■ PROBLÈME ■
Recopiez dans le texte sur le huard tout ce qui va de « Le contexte est » jusqu'à « libre échange nord-américain. », en substituant « le dollar continental » à « l'améro ».

== EXTRAIT DE PAGE ==

L'idée d'abandonner le huard au profit d'une monnaie nord-américaine unique ou du billet vert américain a refait surface avec l'atteinte de la parité.

L'idée d'abandonner le huard au profit d'une monnaie nord-américaine unique ou du billet vert américain a refait surface avec l'atteinte de la parité.

Le contexte est cette fois-ci fort différent. Au début du siècle, le lancement réussi de l'euro avait fait rêver d'une monnaie nord-américaine unique - appelons-la l'améro - à plusieurs représentants de nos brillantes élites.

Les Laurent Beaudoin (Bombardier), Paul Tellier (Canadien National) et autres Sherry Cooper (Banque de Montréal) de ce monde avaient alors prôné l'abandon de notre monnaie, qui se dépréciait d'année en année.

L'inénarrable Conrad Black y était même allé d'une lettre ouverte dans le Wall Street Journal, dans laquelle il prédisait que, au train où allaient les choses, les États-Unis allaient avant longtemps lancer une offre publique d'achat sur le Canada.

C'était oublier que le Mexique appartient aussi à l'Amérique du Nord, dont les trois pays sont liés par l'Accord de libre échange nord-américain.

===
== INFORMATIONS EXTRAITES ==

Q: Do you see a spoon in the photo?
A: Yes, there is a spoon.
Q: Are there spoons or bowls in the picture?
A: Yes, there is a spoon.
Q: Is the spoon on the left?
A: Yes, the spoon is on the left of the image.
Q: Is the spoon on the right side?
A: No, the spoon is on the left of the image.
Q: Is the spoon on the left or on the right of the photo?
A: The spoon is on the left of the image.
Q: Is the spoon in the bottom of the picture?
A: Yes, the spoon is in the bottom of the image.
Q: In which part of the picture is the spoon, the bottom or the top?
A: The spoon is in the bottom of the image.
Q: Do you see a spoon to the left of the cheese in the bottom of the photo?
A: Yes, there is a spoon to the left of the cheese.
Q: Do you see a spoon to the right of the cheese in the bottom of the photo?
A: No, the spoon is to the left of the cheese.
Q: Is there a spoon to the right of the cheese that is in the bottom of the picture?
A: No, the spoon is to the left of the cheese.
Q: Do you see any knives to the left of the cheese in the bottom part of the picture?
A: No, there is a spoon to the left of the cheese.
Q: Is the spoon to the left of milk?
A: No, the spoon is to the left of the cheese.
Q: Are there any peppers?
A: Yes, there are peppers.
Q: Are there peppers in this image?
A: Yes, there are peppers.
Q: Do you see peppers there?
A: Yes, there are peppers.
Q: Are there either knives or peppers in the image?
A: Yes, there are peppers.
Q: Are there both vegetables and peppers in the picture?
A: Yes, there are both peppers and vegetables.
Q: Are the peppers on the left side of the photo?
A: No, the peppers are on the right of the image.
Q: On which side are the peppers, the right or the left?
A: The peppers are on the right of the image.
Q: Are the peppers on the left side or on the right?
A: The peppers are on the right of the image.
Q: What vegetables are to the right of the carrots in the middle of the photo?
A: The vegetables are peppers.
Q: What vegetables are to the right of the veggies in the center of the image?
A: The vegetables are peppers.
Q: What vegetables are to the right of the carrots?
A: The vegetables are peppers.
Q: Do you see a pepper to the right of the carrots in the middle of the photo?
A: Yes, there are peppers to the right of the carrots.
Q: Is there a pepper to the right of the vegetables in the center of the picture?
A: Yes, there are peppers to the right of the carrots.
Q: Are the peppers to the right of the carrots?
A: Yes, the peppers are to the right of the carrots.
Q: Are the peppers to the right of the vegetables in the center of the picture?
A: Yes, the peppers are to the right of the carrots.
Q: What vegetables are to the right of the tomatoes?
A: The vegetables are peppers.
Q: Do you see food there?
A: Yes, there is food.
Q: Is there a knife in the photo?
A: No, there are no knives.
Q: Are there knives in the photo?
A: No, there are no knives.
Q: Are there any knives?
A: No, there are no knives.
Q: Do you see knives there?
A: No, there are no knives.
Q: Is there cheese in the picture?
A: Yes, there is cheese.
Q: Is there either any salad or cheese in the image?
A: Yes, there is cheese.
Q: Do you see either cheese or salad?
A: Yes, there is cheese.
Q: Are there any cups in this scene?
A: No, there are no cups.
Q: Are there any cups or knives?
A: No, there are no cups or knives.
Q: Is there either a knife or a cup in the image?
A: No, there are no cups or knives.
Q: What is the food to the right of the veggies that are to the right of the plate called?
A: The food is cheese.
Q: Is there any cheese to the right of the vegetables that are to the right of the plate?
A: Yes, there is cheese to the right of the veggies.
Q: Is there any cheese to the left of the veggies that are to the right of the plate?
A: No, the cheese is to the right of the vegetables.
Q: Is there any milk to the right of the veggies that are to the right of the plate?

===

■ ZONE DE RÉPONSE ■
Le contexte est cette fois-ci fort différent. Au début du siècle, le lancement réussi de l'euro avait fait rêver d'une monnaie nord-américaine unique - appelons-la le dollar continental - à plusieurs représentants de nos brillantes élites.

Les Laurent Beaudoin (Bombardier), Paul Tellier (Canadien National) et autres Sherry Cooper (Banque de Montréal) de ce monde avaient alors prôné l'abandon de notre monnaie, qui se dépréciait d'année en année.

L'inénarrable Conrad Black y était même allé d'une lettre ouverte dans le Wall Street Journal, dans laquelle il prédisait que, au train où allaient les choses, les États-Unis allaient avant longtemps lancer une offre publique d'achat sur le Canada.

C'était oublier que le Mexique appartient aussi à l'Amérique du Nord, dont les trois pays sont liés par l'Accord de libre échange nord-américain.